There is a difference between optimal play (like the old tradition 4 cities sv in "vanilla" civ5, or even micromanaging all city specialists everywhere, which at immortal I only do in my capital for instance), and using the sinergies the policies, civilizations and religion can offer you. If you just want to play however you want it without sinergizing or making sacrifes to suit your playstyle, is this truly the game's fault? It is clear that not all ways of playing can work, and some are meant to fail, this is the way the mod is, most of the time to bring a semblance of balance. There is plenty of freedom and flexibility, but you must also use your experience and knowledge to make the best out of your situation to reach your goals.
 
Doing not the most optimal way isnt failing. As long as you can win the game and have fun at same time, the people are playing it right.
This is the greatest strenght of this game/mod. Plenty of options how to play and how to win.

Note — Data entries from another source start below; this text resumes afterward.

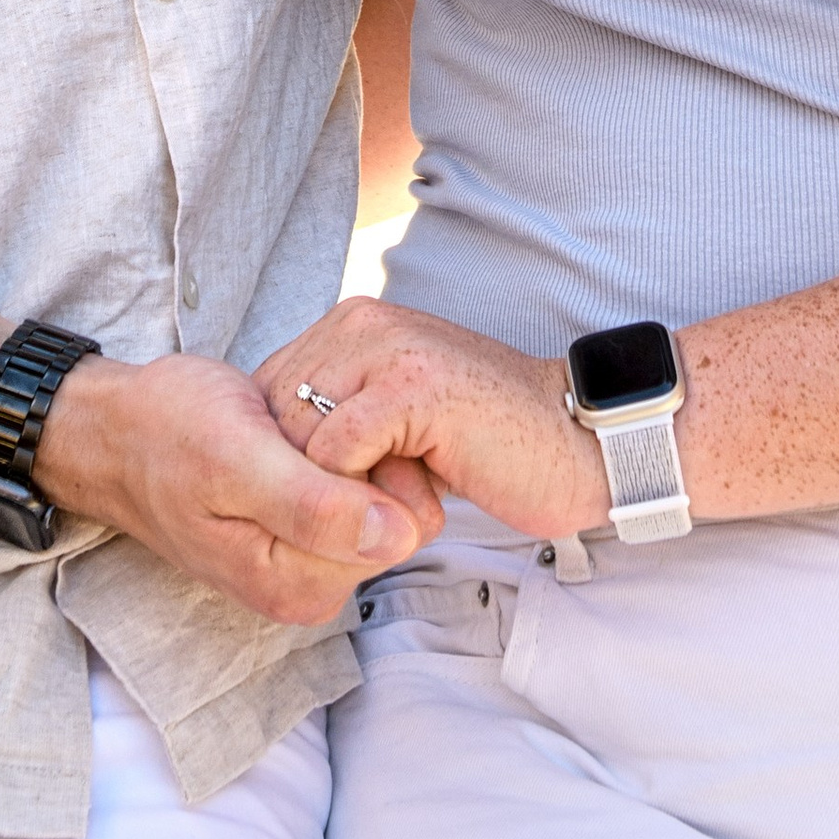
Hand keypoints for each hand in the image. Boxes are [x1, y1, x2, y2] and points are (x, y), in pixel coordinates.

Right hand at [33, 349, 430, 625]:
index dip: (377, 466)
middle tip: (302, 424)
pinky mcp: (296, 538)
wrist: (120, 429)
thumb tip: (401, 536)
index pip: (395, 533)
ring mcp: (300, 566)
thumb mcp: (237, 456)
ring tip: (292, 429)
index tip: (329, 426)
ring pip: (375, 507)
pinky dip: (333, 458)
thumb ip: (315, 505)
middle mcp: (303, 590)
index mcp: (292, 586)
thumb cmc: (169, 431)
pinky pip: (349, 498)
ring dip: (348, 457)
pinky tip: (294, 437)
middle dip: (364, 463)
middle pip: (391, 526)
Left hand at [254, 299, 610, 541]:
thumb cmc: (488, 443)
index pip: (262, 399)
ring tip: (390, 505)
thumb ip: (340, 420)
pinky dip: (355, 496)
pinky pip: (334, 453)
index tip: (321, 504)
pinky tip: (412, 503)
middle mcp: (360, 323)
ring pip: (294, 439)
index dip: (279, 463)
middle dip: (297, 483)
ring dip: (329, 494)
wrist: (576, 440)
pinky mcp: (411, 387)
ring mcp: (385, 348)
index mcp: (351, 325)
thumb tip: (273, 463)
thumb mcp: (395, 421)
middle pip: (268, 420)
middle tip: (359, 515)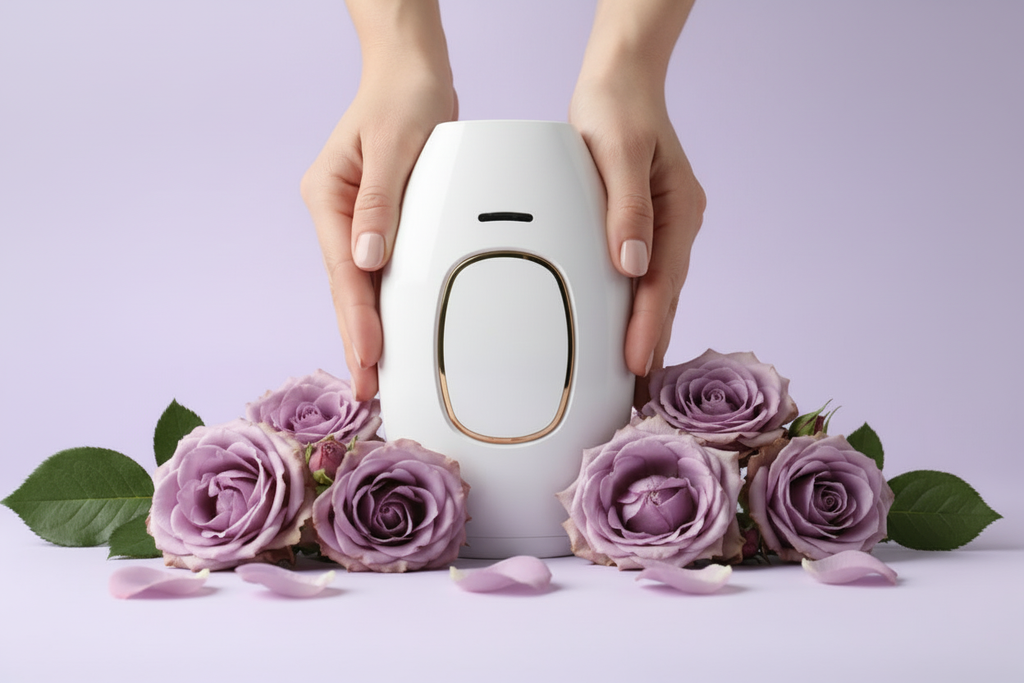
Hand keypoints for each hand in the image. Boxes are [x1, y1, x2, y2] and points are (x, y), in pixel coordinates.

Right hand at [301, 4, 455, 400]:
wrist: (412, 71)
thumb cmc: (403, 98)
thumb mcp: (394, 147)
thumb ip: (382, 204)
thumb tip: (370, 259)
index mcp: (329, 197)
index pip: (345, 271)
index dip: (358, 318)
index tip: (368, 357)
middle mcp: (337, 213)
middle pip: (347, 287)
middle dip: (357, 338)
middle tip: (367, 388)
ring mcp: (355, 219)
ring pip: (361, 284)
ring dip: (368, 327)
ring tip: (375, 374)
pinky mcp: (378, 220)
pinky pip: (379, 269)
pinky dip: (384, 301)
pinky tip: (389, 330)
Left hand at [570, 69, 704, 405]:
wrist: (620, 82)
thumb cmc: (616, 110)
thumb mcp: (617, 152)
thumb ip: (626, 208)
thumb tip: (630, 263)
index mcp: (677, 210)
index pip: (660, 282)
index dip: (647, 326)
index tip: (636, 365)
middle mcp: (678, 223)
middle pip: (664, 295)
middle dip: (652, 342)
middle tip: (639, 393)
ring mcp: (667, 226)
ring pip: (657, 290)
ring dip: (647, 330)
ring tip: (635, 376)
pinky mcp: (649, 225)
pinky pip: (646, 275)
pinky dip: (639, 305)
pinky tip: (628, 328)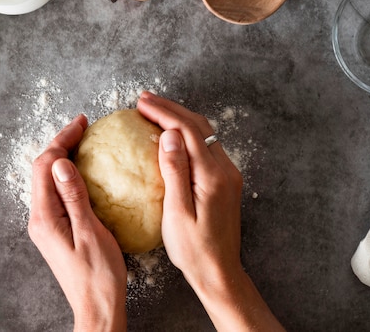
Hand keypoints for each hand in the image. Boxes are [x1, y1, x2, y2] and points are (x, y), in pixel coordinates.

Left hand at [28, 115, 126, 331]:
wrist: (97, 307)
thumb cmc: (98, 276)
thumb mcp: (90, 232)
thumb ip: (74, 197)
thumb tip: (62, 163)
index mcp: (45, 217)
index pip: (46, 166)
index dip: (61, 140)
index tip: (81, 124)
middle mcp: (40, 218)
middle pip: (43, 170)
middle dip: (60, 144)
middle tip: (83, 127)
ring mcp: (48, 224)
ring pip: (49, 180)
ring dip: (64, 158)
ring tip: (83, 142)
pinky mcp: (57, 229)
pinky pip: (58, 193)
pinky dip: (70, 175)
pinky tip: (86, 172)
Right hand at [137, 92, 283, 330]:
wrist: (219, 271)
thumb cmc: (194, 249)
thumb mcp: (177, 213)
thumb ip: (174, 171)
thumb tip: (169, 135)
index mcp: (212, 176)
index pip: (188, 131)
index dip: (164, 113)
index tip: (141, 103)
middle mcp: (225, 170)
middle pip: (198, 126)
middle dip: (171, 109)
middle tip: (144, 100)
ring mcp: (228, 174)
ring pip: (204, 134)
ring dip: (180, 118)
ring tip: (154, 110)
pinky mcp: (225, 181)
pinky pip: (206, 147)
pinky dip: (187, 133)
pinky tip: (171, 135)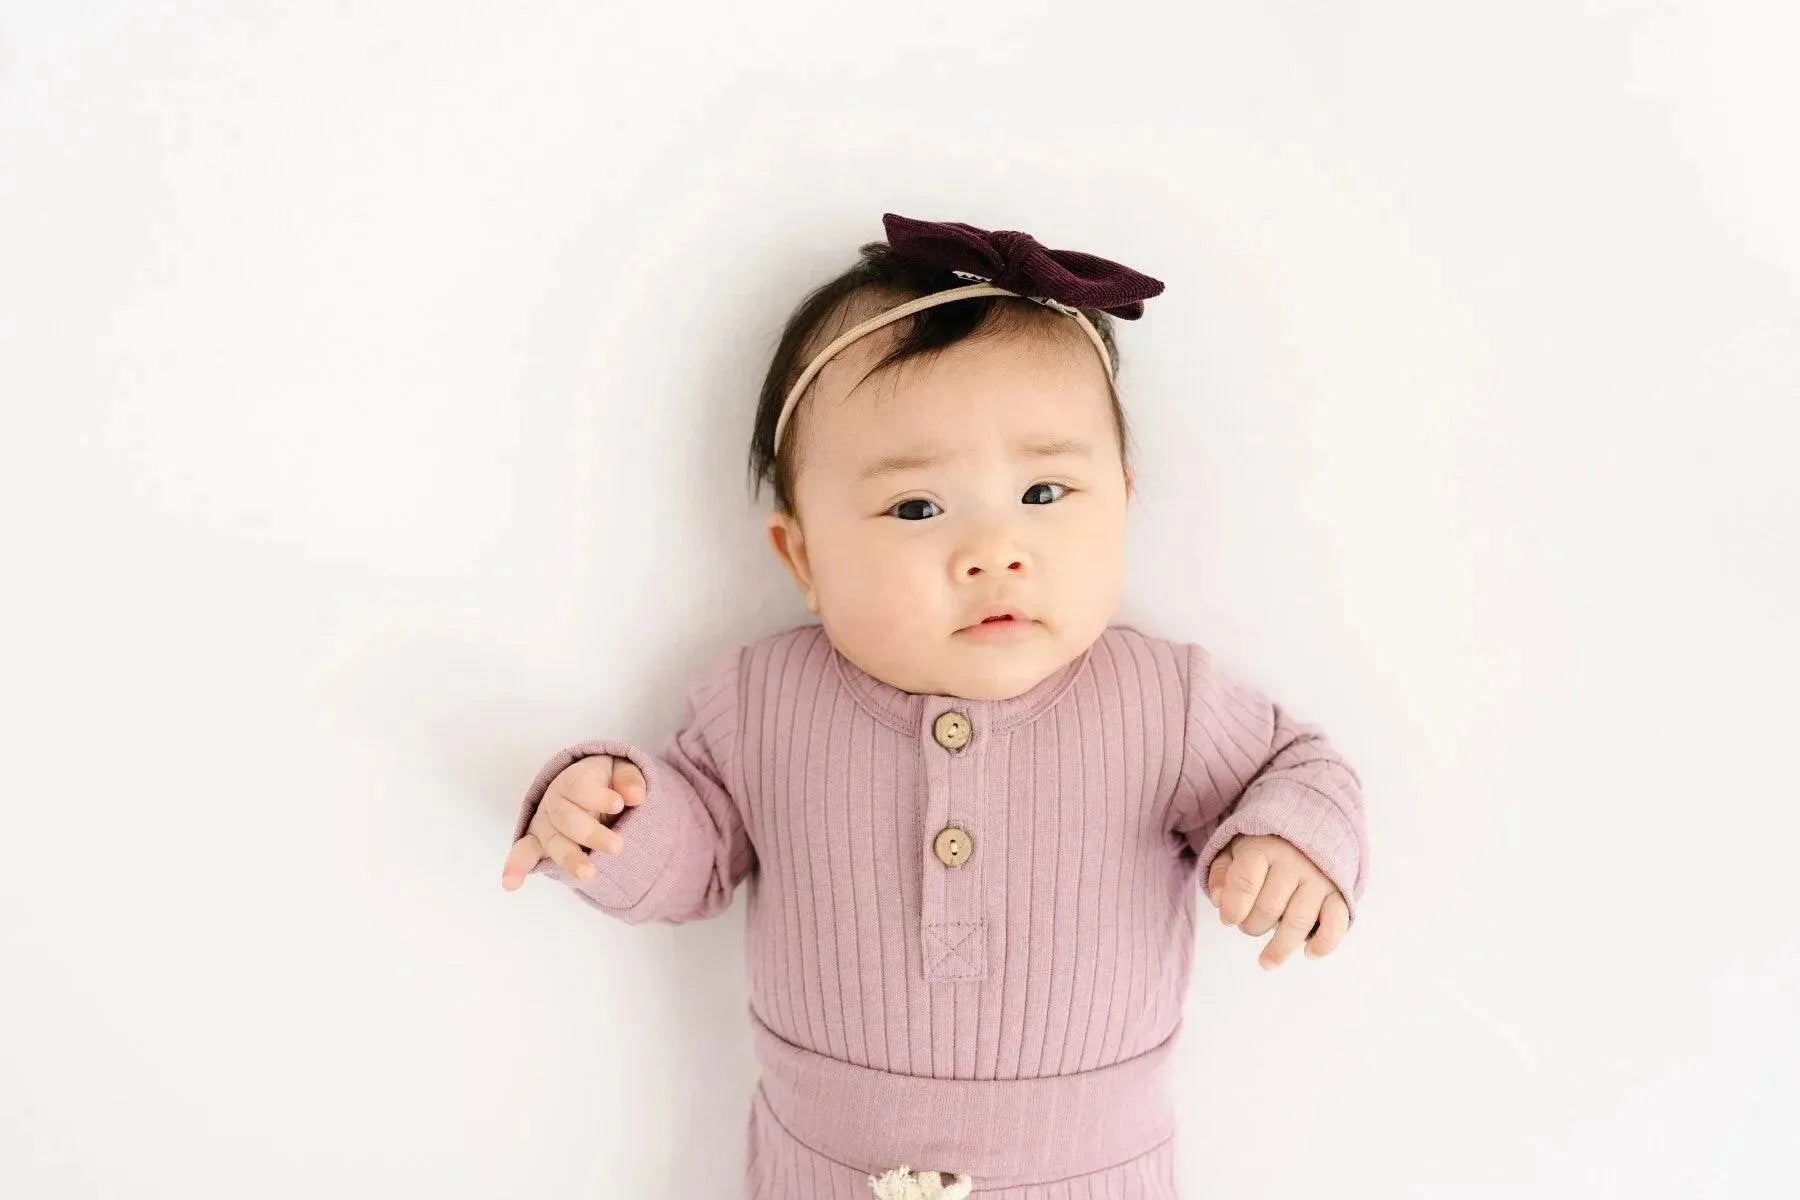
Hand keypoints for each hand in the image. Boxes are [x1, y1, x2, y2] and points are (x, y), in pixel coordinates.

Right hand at [500, 755, 646, 890]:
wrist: (590, 789)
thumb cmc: (607, 780)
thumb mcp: (622, 770)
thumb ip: (630, 779)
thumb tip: (636, 796)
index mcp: (573, 780)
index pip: (580, 787)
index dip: (597, 797)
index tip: (619, 805)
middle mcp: (554, 802)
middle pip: (568, 818)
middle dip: (591, 834)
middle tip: (617, 847)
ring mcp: (545, 824)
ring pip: (553, 841)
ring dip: (569, 858)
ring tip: (588, 874)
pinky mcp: (539, 844)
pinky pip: (524, 854)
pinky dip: (516, 867)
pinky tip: (511, 883)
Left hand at [1206, 833, 1349, 969]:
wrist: (1310, 832)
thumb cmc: (1264, 849)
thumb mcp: (1234, 850)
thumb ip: (1221, 873)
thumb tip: (1218, 901)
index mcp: (1265, 848)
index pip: (1246, 881)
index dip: (1234, 906)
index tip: (1228, 920)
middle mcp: (1295, 863)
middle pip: (1270, 907)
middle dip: (1253, 926)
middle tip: (1247, 927)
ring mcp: (1319, 880)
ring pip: (1299, 921)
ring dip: (1280, 947)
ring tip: (1266, 961)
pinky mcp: (1339, 895)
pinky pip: (1336, 923)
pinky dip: (1324, 943)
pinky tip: (1309, 953)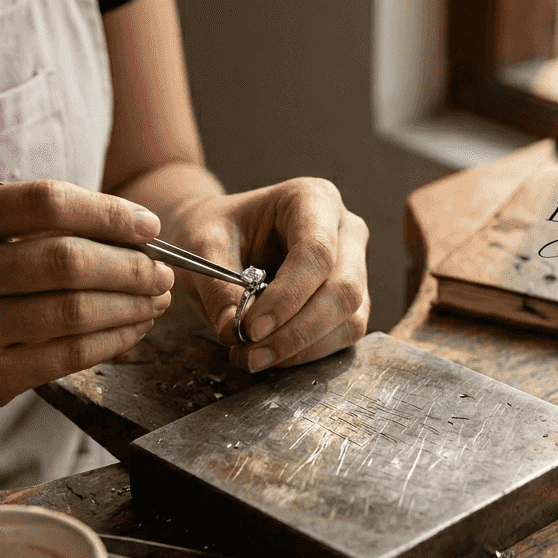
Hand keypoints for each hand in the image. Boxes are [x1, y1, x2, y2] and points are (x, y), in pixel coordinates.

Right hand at [0, 180, 173, 422]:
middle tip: (163, 269)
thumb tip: (133, 234)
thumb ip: (31, 226)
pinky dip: (114, 338)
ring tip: (156, 298)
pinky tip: (133, 327)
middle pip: (66, 260)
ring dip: (131, 304)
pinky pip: (69, 354)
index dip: (107, 212)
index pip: (44, 202)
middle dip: (130, 265)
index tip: (148, 226)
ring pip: (74, 312)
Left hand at [160, 178, 369, 371]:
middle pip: (343, 290)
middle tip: (250, 353)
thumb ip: (217, 286)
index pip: (317, 252)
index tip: (251, 328)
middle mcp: (345, 231)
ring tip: (250, 357)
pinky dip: (305, 353)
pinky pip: (342, 336)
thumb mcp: (202, 247)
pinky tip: (269, 355)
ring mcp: (354, 268)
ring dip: (301, 349)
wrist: (221, 238)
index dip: (288, 296)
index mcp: (314, 199)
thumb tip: (233, 330)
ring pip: (349, 319)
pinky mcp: (350, 302)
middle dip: (297, 331)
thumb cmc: (216, 230)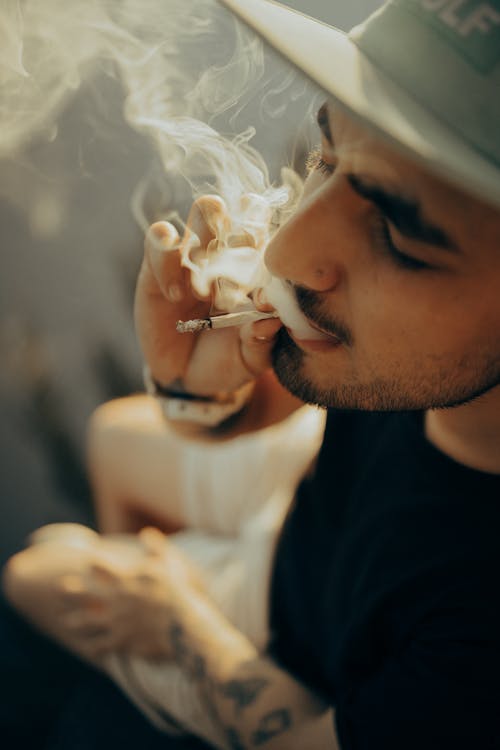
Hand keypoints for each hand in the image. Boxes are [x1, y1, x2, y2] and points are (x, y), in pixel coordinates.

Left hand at [2, 528, 204, 661]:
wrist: (183, 626)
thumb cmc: (178, 593)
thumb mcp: (169, 564)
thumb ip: (156, 547)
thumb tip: (146, 532)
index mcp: (126, 580)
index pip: (102, 568)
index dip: (93, 564)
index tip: (86, 562)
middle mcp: (116, 600)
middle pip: (88, 594)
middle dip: (72, 591)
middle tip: (60, 588)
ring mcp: (116, 622)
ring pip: (88, 622)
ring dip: (75, 621)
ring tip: (65, 621)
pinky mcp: (121, 642)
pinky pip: (100, 645)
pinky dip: (92, 646)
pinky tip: (86, 648)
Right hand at [134, 195, 282, 396]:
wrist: (185, 377)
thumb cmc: (227, 360)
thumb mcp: (248, 359)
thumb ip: (260, 342)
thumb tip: (270, 320)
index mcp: (258, 270)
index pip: (271, 236)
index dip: (273, 236)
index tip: (270, 252)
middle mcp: (229, 253)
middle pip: (242, 212)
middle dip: (242, 227)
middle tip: (238, 263)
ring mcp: (194, 255)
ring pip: (203, 212)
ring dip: (207, 233)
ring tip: (205, 288)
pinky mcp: (157, 265)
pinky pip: (159, 239)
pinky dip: (166, 258)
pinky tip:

Actually it IS failing. It is only a matter of how much failing can you afford to still be able win.
Do checked the DLL? No.
Are Iam confident? Hell yeah.
And this is just perfect. Should be added to "golden quotes" list if there is one. Along with the "donut map" and "naturally unlucky person"
 
Actually it IS failing. It is only a matter of how much failing can you afford to still be able win.
This is a kinda negative way to see this point.
And this is just perfect. Should be added to "golden quotes" list if there is one. Along with the "donut map" and "naturally unlucky person"
Did you even read what I have written in the 9-25 version thread, which is connected to this post? :mischief:
 
Did you even read what I have written in the 9-25 version thread, which is connected to this post? :mischief:
Maybe if you keep being condescending (and expecting everyone to read the entire forum), people will eventually agree that intentionally falling behind by two social policies is a good strategy.

Could you show some examples of how you entered the industrial era behind by 2 social policies and eventually caught up?